### [Directions]
Extract, from the records beneath this instruction, each line that contains the word "dönemde".

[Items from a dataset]
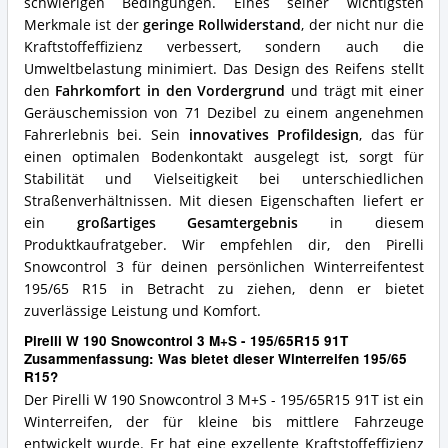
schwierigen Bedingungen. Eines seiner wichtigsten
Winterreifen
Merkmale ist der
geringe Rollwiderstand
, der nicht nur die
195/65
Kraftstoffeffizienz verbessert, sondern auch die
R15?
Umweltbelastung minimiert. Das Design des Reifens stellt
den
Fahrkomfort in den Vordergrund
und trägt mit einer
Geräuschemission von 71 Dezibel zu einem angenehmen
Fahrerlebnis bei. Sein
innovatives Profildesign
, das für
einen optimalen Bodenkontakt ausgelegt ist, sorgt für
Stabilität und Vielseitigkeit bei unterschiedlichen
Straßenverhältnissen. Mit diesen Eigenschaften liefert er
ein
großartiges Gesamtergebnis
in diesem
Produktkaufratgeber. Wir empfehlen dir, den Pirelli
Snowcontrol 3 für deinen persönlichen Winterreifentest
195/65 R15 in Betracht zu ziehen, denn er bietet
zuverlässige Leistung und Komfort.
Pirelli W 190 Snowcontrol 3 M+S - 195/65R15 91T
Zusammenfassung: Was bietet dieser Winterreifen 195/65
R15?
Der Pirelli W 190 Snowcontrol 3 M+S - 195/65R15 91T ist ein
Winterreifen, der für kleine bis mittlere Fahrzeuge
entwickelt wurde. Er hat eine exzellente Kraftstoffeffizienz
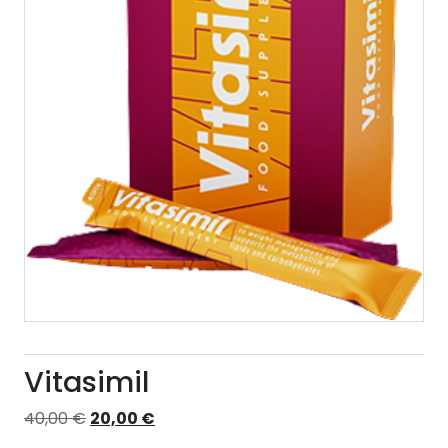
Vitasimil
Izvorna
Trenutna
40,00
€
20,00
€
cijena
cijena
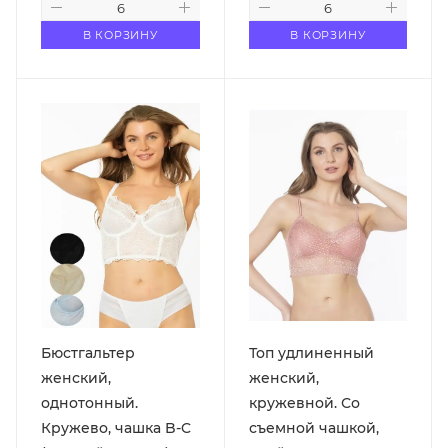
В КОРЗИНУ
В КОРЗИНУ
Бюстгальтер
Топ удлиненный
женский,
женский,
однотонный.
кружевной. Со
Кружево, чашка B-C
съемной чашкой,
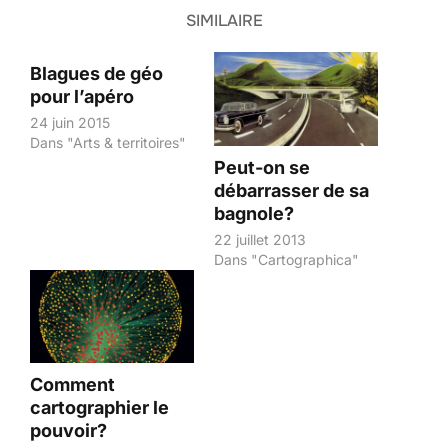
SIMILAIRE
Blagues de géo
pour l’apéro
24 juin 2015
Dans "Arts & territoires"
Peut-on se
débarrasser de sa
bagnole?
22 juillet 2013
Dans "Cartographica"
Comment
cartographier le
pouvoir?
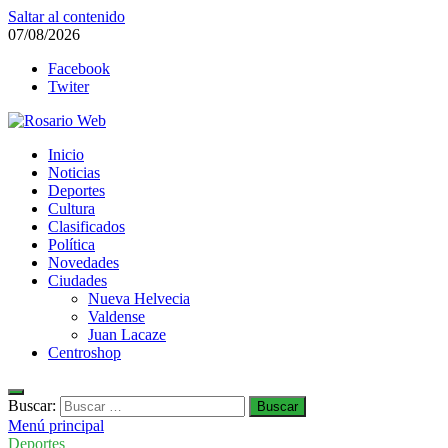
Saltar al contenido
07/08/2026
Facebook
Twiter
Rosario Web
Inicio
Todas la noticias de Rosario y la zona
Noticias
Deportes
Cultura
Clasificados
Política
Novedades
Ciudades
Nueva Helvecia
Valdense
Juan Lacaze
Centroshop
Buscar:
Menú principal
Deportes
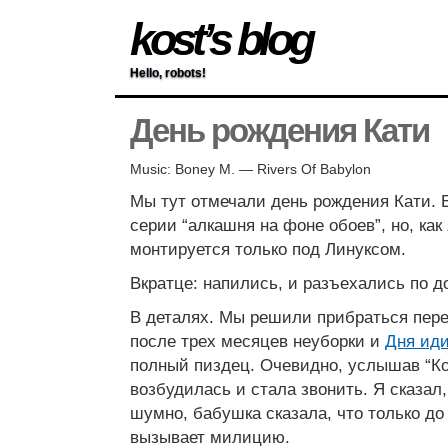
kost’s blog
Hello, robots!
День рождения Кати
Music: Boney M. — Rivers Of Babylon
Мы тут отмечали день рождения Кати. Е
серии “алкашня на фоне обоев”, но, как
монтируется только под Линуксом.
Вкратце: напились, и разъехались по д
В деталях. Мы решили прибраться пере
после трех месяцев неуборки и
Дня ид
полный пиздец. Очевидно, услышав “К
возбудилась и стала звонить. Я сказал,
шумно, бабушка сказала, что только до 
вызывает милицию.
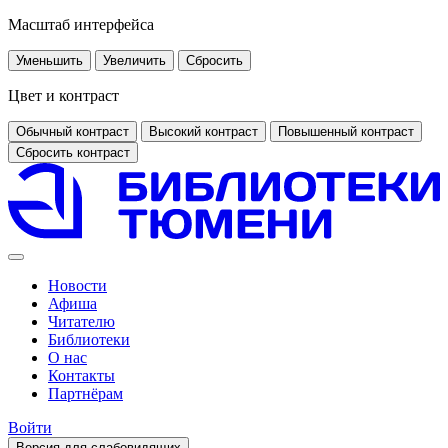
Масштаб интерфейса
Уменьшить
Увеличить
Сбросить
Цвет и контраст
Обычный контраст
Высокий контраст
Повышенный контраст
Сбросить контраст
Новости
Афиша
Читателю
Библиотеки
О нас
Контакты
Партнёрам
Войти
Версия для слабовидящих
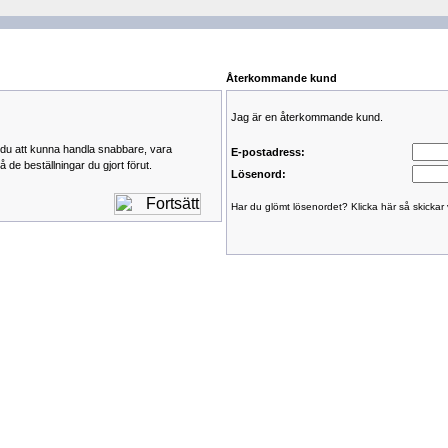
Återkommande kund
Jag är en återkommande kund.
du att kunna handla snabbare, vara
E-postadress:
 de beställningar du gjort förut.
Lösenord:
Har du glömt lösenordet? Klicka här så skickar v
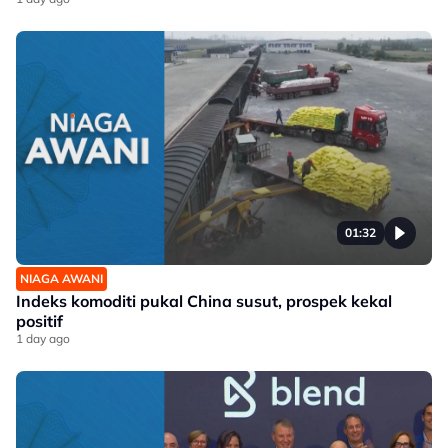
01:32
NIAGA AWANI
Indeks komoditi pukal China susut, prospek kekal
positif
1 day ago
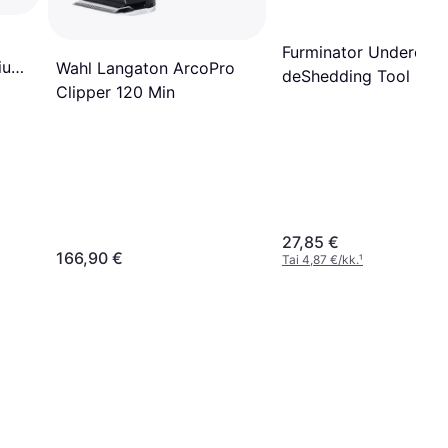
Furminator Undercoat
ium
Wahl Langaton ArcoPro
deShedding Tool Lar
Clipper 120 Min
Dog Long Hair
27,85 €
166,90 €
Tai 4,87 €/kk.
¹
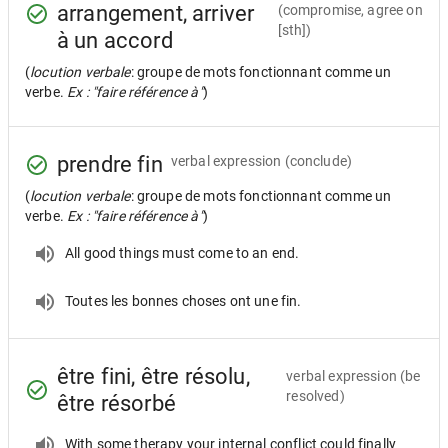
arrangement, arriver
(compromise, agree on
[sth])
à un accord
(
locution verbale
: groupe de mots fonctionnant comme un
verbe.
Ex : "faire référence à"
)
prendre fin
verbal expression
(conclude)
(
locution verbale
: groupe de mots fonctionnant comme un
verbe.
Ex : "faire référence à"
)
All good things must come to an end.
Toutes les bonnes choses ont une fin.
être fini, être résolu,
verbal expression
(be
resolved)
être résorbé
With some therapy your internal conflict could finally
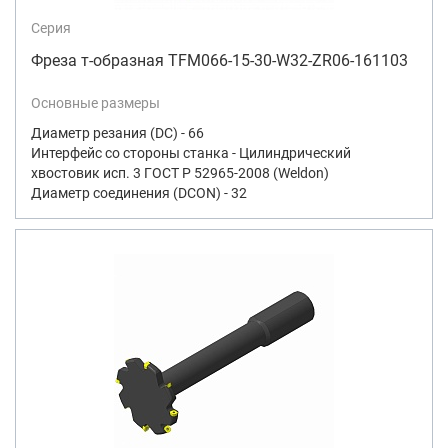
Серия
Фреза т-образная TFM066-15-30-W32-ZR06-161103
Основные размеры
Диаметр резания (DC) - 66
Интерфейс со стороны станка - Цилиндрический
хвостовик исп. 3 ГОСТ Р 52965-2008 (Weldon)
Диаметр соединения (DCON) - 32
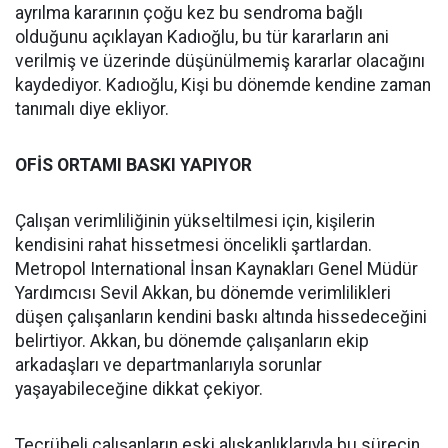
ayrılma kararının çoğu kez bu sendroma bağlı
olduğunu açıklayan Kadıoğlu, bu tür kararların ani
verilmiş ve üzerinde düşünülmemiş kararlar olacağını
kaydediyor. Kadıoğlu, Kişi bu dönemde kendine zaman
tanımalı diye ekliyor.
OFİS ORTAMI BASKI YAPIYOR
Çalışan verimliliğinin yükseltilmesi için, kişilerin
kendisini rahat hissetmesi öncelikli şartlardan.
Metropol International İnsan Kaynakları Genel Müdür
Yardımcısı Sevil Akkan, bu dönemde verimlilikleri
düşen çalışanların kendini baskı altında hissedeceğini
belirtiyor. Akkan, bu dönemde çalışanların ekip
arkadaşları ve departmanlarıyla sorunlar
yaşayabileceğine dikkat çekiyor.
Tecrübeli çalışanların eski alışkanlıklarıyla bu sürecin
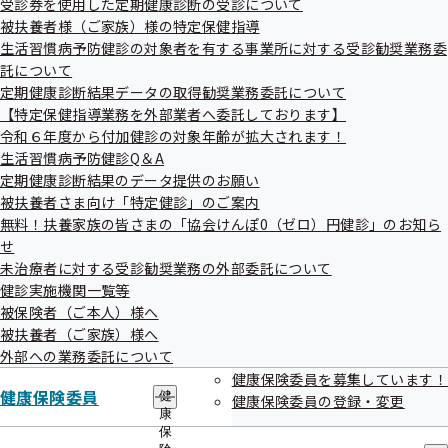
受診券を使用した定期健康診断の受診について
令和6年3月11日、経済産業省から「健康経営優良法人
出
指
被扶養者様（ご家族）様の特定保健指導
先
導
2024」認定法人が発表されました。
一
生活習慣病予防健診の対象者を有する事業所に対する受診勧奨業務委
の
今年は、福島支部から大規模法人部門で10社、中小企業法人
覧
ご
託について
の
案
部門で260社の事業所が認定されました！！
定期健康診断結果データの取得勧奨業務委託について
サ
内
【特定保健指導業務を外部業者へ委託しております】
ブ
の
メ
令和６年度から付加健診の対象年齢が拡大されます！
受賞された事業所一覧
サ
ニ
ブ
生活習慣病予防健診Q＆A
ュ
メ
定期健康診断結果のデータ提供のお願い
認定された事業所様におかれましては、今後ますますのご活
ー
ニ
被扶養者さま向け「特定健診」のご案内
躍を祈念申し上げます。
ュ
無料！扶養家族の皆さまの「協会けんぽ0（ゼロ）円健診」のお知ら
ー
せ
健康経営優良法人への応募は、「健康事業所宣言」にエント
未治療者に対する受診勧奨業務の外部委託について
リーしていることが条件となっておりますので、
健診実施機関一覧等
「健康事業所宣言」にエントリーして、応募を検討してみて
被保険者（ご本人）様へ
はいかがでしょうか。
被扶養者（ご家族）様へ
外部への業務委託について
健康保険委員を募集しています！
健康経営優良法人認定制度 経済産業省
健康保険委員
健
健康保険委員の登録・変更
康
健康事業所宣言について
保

### [Task result]
kaydediyor. Kadıoğlu, Kişi bu dönemde kendine zaman
Yardımcısı Sevil Akkan, bu dönemde verimlilikleri
belirtiyor. Akkan, bu dönemde çalışanların ekip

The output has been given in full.